2011年1月30日日曜日

武士道(続)(20110130)

 新渡戸稲造は「仏教が武士道に与えなかったものは、神道が十分に提供した。他のいかなる信条によっても教わることのなかった主君に対する忠誠、先祖への崇敬、さらに孝心などが神道の教義によって教えられた。サムライの倣岸な性格に忍耐心が付け加えられたのである。」、「人間の魂の生来の善性と神にも似た清浄性を信じ、魂を神の意思が宿る至聖のところとして崇拝する。神社の霊廟には礼拝の対象物や器具が著しくとぼしく、本殿にかかげてある装飾のない、一枚の鏡が神具の主たるものである。」、「参拝のため社殿の前に立つとき、輝く鏡の面におのれ自身の姿を見るのである。」と言う。

 学問的に考えると物事は批判的にとらえなければならないのであろうが、私は学もないので新渡戸稲造の見解を素直に受け入れる。素直でないと物事の本質は見えないと信じている。だから、「サムライの忠誠心や忍耐心の根源が神道にある」という新渡戸稲造の見解を「そうであろう」とそのまま受け取る。

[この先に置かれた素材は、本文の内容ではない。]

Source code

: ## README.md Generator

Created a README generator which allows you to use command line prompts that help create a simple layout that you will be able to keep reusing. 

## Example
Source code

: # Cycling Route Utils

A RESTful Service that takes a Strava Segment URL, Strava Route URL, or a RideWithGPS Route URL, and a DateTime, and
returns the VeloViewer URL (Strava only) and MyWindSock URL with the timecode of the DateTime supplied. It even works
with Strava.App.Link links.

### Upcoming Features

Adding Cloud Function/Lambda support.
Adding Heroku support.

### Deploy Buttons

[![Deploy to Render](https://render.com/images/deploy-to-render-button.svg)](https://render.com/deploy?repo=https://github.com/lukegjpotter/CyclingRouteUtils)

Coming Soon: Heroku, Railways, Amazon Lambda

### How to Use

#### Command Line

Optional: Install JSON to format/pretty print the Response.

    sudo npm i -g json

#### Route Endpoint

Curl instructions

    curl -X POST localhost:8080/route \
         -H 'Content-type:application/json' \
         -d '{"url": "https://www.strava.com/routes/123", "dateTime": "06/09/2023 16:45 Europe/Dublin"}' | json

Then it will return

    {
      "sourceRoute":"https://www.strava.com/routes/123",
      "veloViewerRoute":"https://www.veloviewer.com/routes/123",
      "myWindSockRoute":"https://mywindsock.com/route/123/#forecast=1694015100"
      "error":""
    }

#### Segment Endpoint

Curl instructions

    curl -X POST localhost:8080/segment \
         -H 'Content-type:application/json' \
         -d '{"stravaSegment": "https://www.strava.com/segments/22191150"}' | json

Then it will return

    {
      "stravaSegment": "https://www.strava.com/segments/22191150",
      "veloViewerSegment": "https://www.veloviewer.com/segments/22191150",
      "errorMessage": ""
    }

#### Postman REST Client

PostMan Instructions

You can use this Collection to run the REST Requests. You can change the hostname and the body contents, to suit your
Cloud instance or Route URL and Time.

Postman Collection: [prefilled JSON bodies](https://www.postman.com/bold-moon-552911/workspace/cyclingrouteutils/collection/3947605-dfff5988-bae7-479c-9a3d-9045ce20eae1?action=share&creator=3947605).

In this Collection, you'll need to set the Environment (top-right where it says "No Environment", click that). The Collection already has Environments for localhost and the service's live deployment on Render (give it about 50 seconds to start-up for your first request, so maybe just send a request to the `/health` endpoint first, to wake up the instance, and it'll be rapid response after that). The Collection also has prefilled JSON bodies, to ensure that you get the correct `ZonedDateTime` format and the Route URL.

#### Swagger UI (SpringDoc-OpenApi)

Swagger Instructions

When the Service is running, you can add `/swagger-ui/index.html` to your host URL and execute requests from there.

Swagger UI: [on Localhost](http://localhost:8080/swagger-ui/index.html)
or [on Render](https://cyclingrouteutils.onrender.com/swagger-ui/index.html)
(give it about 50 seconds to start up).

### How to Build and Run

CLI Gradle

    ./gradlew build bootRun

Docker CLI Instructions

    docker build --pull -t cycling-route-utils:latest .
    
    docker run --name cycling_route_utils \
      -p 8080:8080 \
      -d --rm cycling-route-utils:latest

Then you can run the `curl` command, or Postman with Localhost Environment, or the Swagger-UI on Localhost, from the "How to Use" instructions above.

 神道には他の宗教にあるような「教典」はない。神道は「神典」と称する「古事記」「日本書紀」「続日本紀」「万葉集」「風土記」などが神道における信仰の対象や儀式や共有など根拠となっている。古来日本人の地縁血縁結縁の社会の秩序を守る手段として神道が重んじられてきたのである。それは戦争に負けても廃ることなく続き、未来も続くであろう。

神官や巫女、神殿における伝統的な儀式が、参拝者に俗世界と聖世界の別を自覚させる。日本人は武士に限らず一般庶民も、日本古来の伝統・儀式の中に「世俗」に汚れた「自己」を置くことによって、自己の魂を清浄にするという文化を大切に守ってきた。日本人は、神社に参拝することにより、一時的にせよ俗世界から離れ、聖なる世界にわが身を置いて、無意識的に「忍耐心」が必要であると自覚する習慣が自然にできているのである。自然とともに自然に生きる日本人には、キリスト教にあるような「原罪」などのロジックは必要ない。新渡戸稲造は自身熱心なクリスチャンでありながら、そのことを指摘している。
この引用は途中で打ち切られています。